YOUR ASSIGNMENT: Lines from the first one down to the one containing "ring pip: (201, 207)" in the data below are the only ones needed; please return them exactly, both ends included.

Data records:
──────────
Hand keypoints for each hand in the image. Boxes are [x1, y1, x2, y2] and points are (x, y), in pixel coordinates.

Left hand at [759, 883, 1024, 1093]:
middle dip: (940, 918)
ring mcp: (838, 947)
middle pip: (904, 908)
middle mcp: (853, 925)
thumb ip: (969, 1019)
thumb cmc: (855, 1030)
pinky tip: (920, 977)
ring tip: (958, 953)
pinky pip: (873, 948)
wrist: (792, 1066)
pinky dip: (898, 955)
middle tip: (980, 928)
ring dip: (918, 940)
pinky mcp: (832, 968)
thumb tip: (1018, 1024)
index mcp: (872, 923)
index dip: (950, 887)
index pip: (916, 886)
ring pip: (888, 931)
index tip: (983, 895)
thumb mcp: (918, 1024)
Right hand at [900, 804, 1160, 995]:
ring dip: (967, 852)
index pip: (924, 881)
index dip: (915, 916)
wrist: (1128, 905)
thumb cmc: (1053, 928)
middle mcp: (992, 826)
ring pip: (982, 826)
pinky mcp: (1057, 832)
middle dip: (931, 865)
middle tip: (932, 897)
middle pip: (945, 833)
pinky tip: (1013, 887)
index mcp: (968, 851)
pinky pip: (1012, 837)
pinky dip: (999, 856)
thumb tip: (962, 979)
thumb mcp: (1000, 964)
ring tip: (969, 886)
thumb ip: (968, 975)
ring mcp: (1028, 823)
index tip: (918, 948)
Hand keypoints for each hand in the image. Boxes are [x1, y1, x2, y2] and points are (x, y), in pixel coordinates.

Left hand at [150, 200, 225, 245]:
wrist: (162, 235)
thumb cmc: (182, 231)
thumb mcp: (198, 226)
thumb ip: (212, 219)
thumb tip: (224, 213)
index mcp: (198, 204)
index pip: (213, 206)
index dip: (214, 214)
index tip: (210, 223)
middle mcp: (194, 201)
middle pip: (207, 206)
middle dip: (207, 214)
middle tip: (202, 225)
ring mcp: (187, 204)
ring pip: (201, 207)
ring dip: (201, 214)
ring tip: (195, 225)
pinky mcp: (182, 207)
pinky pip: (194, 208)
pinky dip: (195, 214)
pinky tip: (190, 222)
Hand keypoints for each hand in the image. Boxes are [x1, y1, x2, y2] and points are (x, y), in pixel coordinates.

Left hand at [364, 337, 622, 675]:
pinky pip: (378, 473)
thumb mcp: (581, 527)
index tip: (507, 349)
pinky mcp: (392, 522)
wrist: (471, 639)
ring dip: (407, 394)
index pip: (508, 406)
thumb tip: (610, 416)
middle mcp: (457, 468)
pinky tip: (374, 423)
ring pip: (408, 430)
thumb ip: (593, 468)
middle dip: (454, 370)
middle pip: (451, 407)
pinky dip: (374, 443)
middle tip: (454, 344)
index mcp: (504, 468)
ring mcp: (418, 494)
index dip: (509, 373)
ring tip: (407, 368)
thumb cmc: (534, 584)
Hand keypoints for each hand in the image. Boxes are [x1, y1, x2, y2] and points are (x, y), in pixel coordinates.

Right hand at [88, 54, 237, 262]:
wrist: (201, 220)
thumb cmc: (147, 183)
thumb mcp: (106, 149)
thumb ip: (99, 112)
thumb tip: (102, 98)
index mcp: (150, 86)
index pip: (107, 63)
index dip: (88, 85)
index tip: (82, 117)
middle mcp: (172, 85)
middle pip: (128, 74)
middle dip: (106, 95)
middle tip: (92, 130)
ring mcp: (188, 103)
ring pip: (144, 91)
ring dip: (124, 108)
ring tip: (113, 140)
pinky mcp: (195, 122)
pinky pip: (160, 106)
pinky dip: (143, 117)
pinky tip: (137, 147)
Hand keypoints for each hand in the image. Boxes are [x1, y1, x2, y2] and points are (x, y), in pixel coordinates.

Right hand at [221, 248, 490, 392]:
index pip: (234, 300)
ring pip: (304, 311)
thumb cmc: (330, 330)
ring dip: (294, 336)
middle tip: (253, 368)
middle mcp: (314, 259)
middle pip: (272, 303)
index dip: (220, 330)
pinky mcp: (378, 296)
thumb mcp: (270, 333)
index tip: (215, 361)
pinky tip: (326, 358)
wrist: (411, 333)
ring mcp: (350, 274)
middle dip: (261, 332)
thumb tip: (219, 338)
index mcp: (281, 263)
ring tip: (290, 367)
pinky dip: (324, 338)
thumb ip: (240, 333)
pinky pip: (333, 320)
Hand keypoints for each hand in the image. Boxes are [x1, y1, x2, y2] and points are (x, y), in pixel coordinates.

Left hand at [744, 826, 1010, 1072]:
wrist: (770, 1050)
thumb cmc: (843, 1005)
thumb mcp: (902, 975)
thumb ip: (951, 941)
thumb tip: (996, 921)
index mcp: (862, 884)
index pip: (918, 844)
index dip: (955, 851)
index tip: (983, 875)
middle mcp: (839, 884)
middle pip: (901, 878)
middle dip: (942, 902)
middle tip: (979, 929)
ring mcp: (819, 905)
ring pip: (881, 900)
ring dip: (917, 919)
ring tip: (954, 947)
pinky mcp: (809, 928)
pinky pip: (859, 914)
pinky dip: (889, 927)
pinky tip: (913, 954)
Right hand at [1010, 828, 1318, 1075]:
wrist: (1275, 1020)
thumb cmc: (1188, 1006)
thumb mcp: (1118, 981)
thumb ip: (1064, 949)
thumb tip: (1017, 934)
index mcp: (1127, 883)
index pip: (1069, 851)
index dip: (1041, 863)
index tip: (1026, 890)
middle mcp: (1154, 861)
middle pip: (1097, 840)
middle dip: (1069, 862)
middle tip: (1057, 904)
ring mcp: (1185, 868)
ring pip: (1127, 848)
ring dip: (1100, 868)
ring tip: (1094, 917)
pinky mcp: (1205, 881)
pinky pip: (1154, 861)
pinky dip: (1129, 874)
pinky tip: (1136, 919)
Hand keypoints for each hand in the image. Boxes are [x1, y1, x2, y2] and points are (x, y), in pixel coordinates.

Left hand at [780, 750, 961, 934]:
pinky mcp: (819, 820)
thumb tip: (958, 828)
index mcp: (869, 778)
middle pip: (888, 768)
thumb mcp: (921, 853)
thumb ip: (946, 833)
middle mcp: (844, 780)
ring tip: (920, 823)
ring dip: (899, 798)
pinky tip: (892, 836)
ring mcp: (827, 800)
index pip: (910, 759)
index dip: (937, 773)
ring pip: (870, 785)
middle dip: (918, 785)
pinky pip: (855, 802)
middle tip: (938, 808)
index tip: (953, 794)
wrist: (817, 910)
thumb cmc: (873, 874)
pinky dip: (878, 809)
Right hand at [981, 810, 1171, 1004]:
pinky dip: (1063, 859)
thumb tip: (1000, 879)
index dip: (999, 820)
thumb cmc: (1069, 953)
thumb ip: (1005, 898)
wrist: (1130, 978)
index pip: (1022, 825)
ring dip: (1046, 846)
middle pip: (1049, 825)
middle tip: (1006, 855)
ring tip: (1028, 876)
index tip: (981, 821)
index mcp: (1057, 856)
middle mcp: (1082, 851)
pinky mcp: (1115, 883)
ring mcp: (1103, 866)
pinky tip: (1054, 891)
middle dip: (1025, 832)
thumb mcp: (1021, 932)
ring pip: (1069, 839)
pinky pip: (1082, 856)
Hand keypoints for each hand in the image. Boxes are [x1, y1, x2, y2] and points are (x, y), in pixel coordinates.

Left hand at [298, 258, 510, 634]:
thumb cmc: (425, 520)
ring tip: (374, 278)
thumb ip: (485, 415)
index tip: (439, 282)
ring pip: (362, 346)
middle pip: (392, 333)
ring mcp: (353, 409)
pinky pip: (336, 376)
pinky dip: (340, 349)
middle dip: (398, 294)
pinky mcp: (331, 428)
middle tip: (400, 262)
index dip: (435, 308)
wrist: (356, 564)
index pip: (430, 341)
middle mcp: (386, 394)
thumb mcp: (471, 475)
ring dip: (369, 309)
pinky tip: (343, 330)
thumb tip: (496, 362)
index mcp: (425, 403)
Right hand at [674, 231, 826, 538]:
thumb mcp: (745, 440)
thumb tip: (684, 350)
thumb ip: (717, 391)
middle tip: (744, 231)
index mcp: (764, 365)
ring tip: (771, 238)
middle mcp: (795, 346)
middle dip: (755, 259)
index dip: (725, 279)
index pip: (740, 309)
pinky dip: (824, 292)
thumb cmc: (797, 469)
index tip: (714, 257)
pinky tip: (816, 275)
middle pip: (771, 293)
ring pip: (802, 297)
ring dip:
──────────
SOLUTION TO THIS PROBLEM:
Hand keypoints for each hand in the image. Boxes are [x1, y1, x2, y2] and points are (x, y), in pixel coordinates.

Left hand at [759, 883, 1024, 1093]:
middle dip: (940, 918)
ring mcp: (838, 947)
middle pip: (904, 908)
middle mcp: (853, 925)
thumb ip: (969, 1019)
thumb cmc: (855, 1030)
pinky tip: (920, 977)
ring tip: (958, 953)
pinky pip: (873, 948)
wrist: (792, 1066)
pinky dip: (898, 955)
middle tip: (980, 928)
ring dip: (918, 940)
pinky mcp: (832, 968)
thumb tip: (1018, 1024)
index mcp: (872, 923)
index dip: (950, 887)
index pip: (916, 886)
ring pip: (888, 931)
index tip: (983, 895)
thumb mcp: (918, 1024)
Right hand at [900, 804, 1160, 995]:
ring dip: (967, 852)
index pip: (924, 881)
index dip: (915, 916)
wrist: (1128, 905)
thumb cmc: (1053, 928)
middle mcp: (992, 826)
ring pip: (982, 826)
pinky mcp: (1057, 832)
middle dip: (931, 865)
middle tip: (932, 897)
middle pip: (945, 833)
pinky tip: (1013, 887)
index mcp: (968, 851)
pinky pip: (1012, 837)
pinky dip: (999, 856)
thumb tip: (962, 979)
thumb mcp: (1000, 964)
ring tip: (969, 886)
thumb ip: (968, 975)
ring mcp: (1028, 823)
index tip: (918, 948)
Hand keypoints for each hand in the image. Boxes are [x1, y1, x2, y2] and points are (x, y), in pixel coordinates.

Left hand at [150, 200, 225, 245]:
wrist: (162, 235)
thumb cmc: (182, 231)
thumb mcp: (198, 226)
thumb ip: (212, 219)
thumb tip: (224, 213)
index mcp: (198, 204)
index pip: (213, 206)
index dip: (214, 214)
index tip: (210, 223)
middle mcp: (194, 201)
middle pip: (207, 206)
middle dip: (207, 214)
middle tip: (202, 225)
ring mcp: (187, 204)
ring pip: (201, 207)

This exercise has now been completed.